Terry Gilliam's Zero Theorem To Shoot In May, Billy Bob Thornton To Star

It became apparent a month or two ago that Terry Gilliam was working with producer Richard Zanuck and screenwriter Pat Rushin on Zero Theorem. Just what that film was going to be wasn't so apparent.

So I e-mailed Rushin... and he sent me a very nice, polite "Can't Tell You" type response. But he did send me a short story he had written, in order to demonstrate the sensibility he'd also applied to Zero Theorem – or, to give it his pet-name, Zip-T. I'm happy to report that Vow: A Prolix Parable was wonderful, like an episode from The Phantom of Liberty if written by Borges.

News finally breaks today – in France, for no clear reason other than they are a generally somewhat cine-literate nation and appreciate Gilliam more than many other places – that the project is to go before cameras as of the 1st of May. Thanks, Tout Le Cine, you've given me a grin so wide that a mild breeze could blow the top half of my head clean off.

This scheduling is possibly tied in to delays re-mounting The Man Who Killed Don Quixote, delays very probably due to one J. Depp and his crowded schedule. Perhaps Gilliam can't conceive of Quixote without Johnny... or perhaps the financiers can't.

The star of Zero Theorem is to be Billy Bob Thornton, apparently playing a tormented, reclusive genius trying to find final answers to the many enigmas of existence. This will not be Transformers 2. This will not be Dance Flick. This will not be The Pink Panther 2. This will actually be worth your hard-earned and foldy, your precious time and your intelligent consideration.

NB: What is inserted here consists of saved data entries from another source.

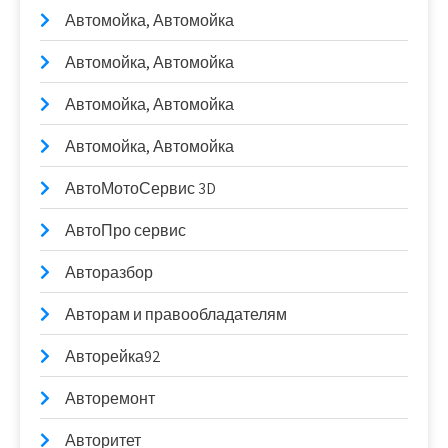
Автомойка, Автомойка
Автомойка, Автомойка
Автомойка, Автомойка
Автомойка, Автомойка
АвтоМотоСервис 3D
АвтоПро сервис
Авторазбор
Авторам и правообладателям
Авторейка92
Авторемонт
Авторитет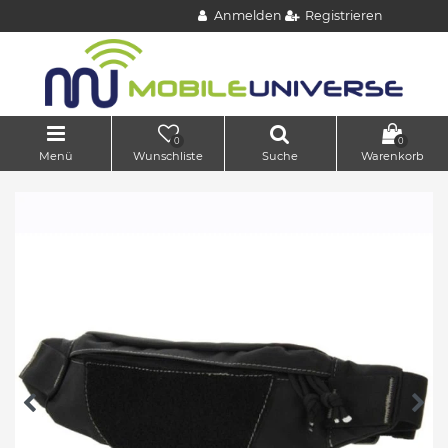
Anmelden
Registrieren
0
0
Menü
Wunschliste
Suche
Warenkorb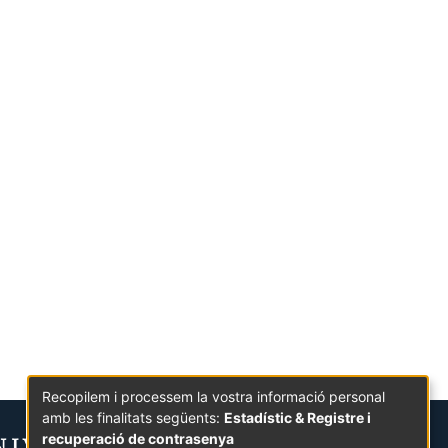
Recopilem i processem la vostra informació personal
amb les finalitats següents:
Estadístic & Registre i
recuperació de contrasenya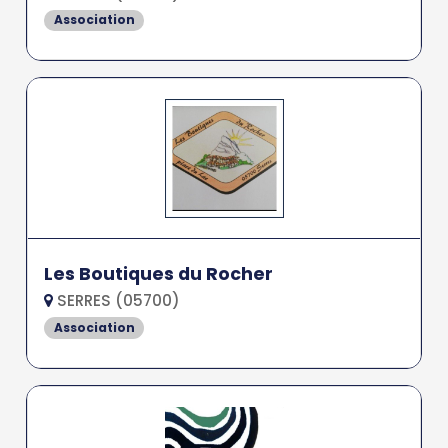
Association
Les Boutiques du Rocher
SERRES (05700)
Association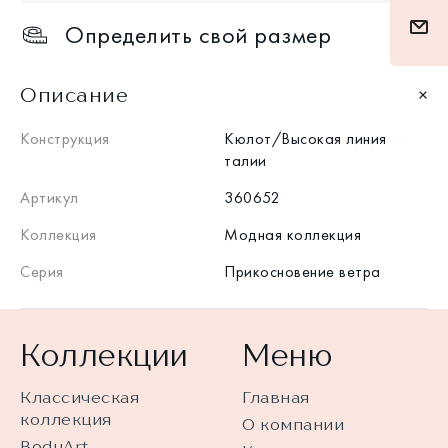
Определить свой размер
Описание
Конструкция
Кюлот/Высокая линия
талии
Артикул
360652
Коллекция
Модная коллекция
Серия
Прикосновение ветра
Коллекции
Меню
Классическая
Главная
коллекция
О компании
BodyArt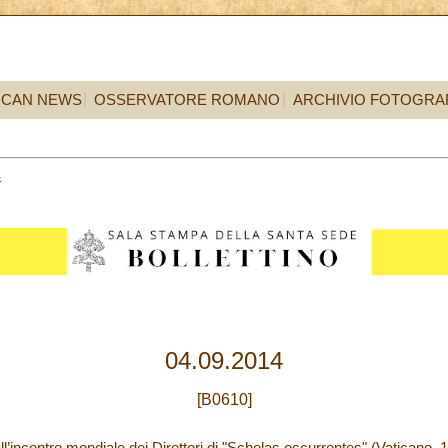
ICAN NEWS
OSSERVATORE ROMANO
ARCHIVIO FOTOGRA
4
04.09.2014
[B0610]
ll’incontro mondiale dei Direttori di "Scholas occurrentes" (Vaticano,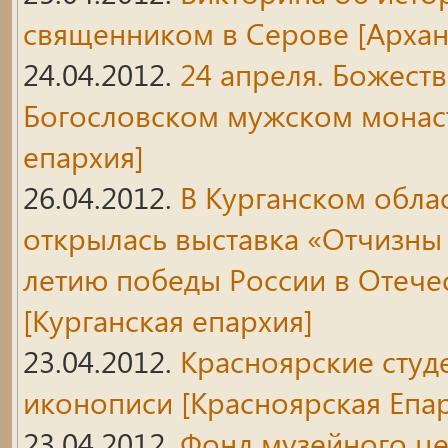
священником в Серове
[Архан
24.04.2012.
24 апреля. Божест
Богословском мужском монас
епархия]
26.04.2012.
В Курганском обла
открылась выставка «Отчизны
летию победы России в Отече
[Курганская епархия]
23.04.2012.
Красноярские студ
иконописи
[Красноярская Епар
23.04.2012.
Фонд музейного цен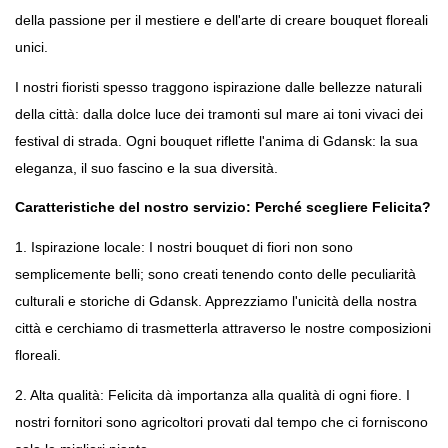
della passione per il mestiere e dell'arte di creare bouquet floreali 
unici.
I nostri fioristi spesso traggono ispirazione dalle bellezze naturali 
della città: dalla dolce luce dei tramonti sul mare ai toni vivaci dei 
festival di strada. Ogni bouquet riflette l'anima di Gdansk: la sua 
eleganza, il suo fascino e la sua diversità.
Caratteristiche del nostro servizio: Perché scegliere Felicita?
1. Ispirazione locale: I nostri bouquet di fiori non sono 
semplicemente belli; sono creati tenendo conto delle peculiarità 
culturali e storiche di Gdansk. Apprezziamo l'unicità della nostra 
città e cerchiamo di trasmetterla attraverso le nostre composizioni 
floreali.
2. Alta qualità: Felicita dà importanza alla qualità di ogni fiore. I 
nostri fornitori sono agricoltori provati dal tempo che ci forniscono 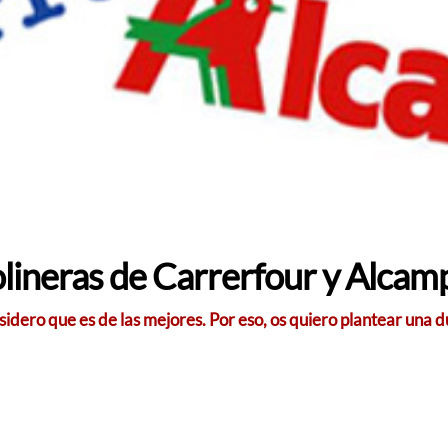
olineras de Carrerfour y Alcam
idero que es de las mejores. Por eso, os quiero plantear una d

There's supposedly a Curse of Terry Gilliam – in much the way there is supposedly such a thing as ghosts, or that homeopathy supposedly works – and, rather amusingly, Defamer have also "identified" a Curse of Billy Bob Thornton.  Pat Rushin, Richard Zanuck – triple your life insurance policies now.

Now... how do I get a hold of the Zero Theorem screenplay? Anybody want to e-mail it to me?

To give you a taste of Rushin's writing, here's the opening of Vow:

The man hadn't slept well that night, and at dawn he was already up and dressed.  He opened his bedroom window to the winter air, startling a flock of cackling grackles from the branches of his backyard oak.  His wife, still snugly quilted in bed, murmured a cranky protest at the draft.  "Shut it," she complained, and at that moment, though he'd be hard pressed to articulate why, the man decided to cease speaking for the rest of his life.At first, no one seemed to notice.